Blastocyst isolation was performed by superovulation and mating of heterozygous Stat5/3 females and males. Blastocysts were flushed from oviducts and uterus horns on E3.5 and cultured in M16 in an incubator for 24 h. DNA was extracted in 10 µl 1× homogenization buffer (containing 500 µg/mL Proteinase K), and genotyping was performed with the appropriated primers.
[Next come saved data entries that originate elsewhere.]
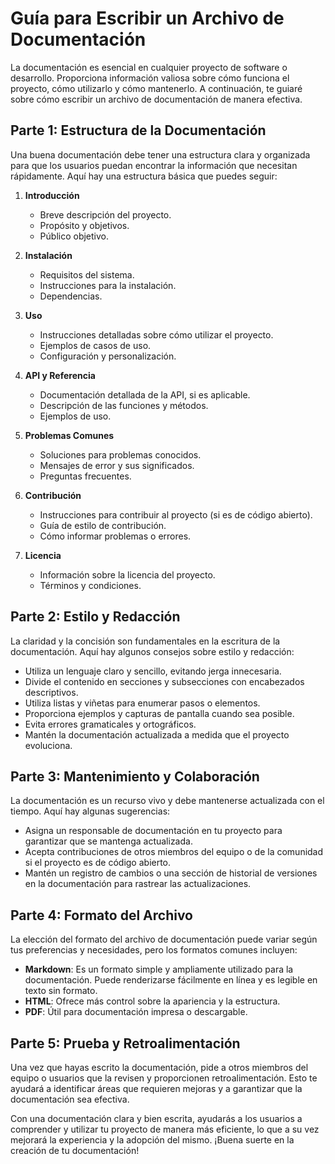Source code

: # Guía para Escribir un Archivo de Documentación

La documentación es esencial en cualquier proyecto de software o desarrollo. Proporciona información valiosa sobre cómo funciona el proyecto, cómo utilizarlo y cómo mantenerlo. A continuación, te guiaré sobre cómo escribir un archivo de documentación de manera efectiva.

## Parte 1: Estructura de la Documentación

Una buena documentación debe tener una estructura clara y organizada para que los usuarios puedan encontrar la información que necesitan rápidamente. Aquí hay una estructura básica que puedes seguir:

1. **Introducción**
   - Breve descripción del proyecto.
   - Propósito y objetivos.
   - Público objetivo.

2. **Instalación**
   - Requisitos del sistema.
   - Instrucciones para la instalación.
   - Dependencias.

3. **Uso**
   - Instrucciones detalladas sobre cómo utilizar el proyecto.
   - Ejemplos de casos de uso.
   - Configuración y personalización.

4. **API y Referencia**
   - Documentación detallada de la API, si es aplicable.
   - Descripción de las funciones y métodos.
   - Ejemplos de uso.

5. **Problemas Comunes**
   - Soluciones para problemas conocidos.
   - Mensajes de error y sus significados.
   - Preguntas frecuentes.

6. **Contribución**
   - Instrucciones para contribuir al proyecto (si es de código abierto).
   - Guía de estilo de contribución.
   - Cómo informar problemas o errores.

7. **Licencia**
   - Información sobre la licencia del proyecto.
   - Términos y condiciones.

## Parte 2: Estilo y Redacción

La claridad y la concisión son fundamentales en la escritura de la documentación. Aquí hay algunos consejos sobre estilo y redacción:

- Utiliza un lenguaje claro y sencillo, evitando jerga innecesaria.
- Divide el contenido en secciones y subsecciones con encabezados descriptivos.
- Utiliza listas y viñetas para enumerar pasos o elementos.
- Proporciona ejemplos y capturas de pantalla cuando sea posible.
- Evita errores gramaticales y ortográficos.
- Mantén la documentación actualizada a medida que el proyecto evoluciona.

## Parte 3: Mantenimiento y Colaboración

La documentación es un recurso vivo y debe mantenerse actualizada con el tiempo. Aquí hay algunas sugerencias:

- Asigna un responsable de documentación en tu proyecto para garantizar que se mantenga actualizada.
- Acepta contribuciones de otros miembros del equipo o de la comunidad si el proyecto es de código abierto.
- Mantén un registro de cambios o una sección de historial de versiones en la documentación para rastrear las actualizaciones.

## Parte 4: Formato del Archivo

La elección del formato del archivo de documentación puede variar según tus preferencias y necesidades, pero los formatos comunes incluyen:

- **Markdown**: Es un formato simple y ampliamente utilizado para la documentación. Puede renderizarse fácilmente en línea y es legible en texto sin formato.
- **HTML**: Ofrece más control sobre la apariencia y la estructura.
- **PDF**: Útil para documentación impresa o descargable.

## Parte 5: Prueba y Retroalimentación

Una vez que hayas escrito la documentación, pide a otros miembros del equipo o usuarios que la revisen y proporcionen retroalimentación. Esto te ayudará a identificar áreas que requieren mejoras y a garantizar que la documentación sea efectiva.

Con una documentación clara y bien escrita, ayudarás a los usuarios a comprender y utilizar tu proyecto de manera más eficiente, lo que a su vez mejorará la experiencia y la adopción del mismo. ¡Buena suerte en la creación de tu documentación!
3.6. Western Blot Analysis

Liver homogenates were prepared from snap frozen liver tissue. Protein lysates were blotted and probed with antibodies against HSC70 (sc-7298; Santa Cruz, CA, USA), STAT5A/B (rabbit polyclonal antibody, epitope aa775-788 and STAT3 (#06-596; BD Biosciences, Franklin Lakes, NJ, USA).

4. Conclusions

In conclusion, we have generated and validated a new mouse strain harboring a conditional allele for the Stat5a, Stat5b and Stat3 loci. This new mouse strain will serve as a valuable tool to address the combined functions of STAT3 and STAT5A/B in tumorigenesis and other (patho)physiological processes, expanding the research tools of the JAK/STAT scientific community.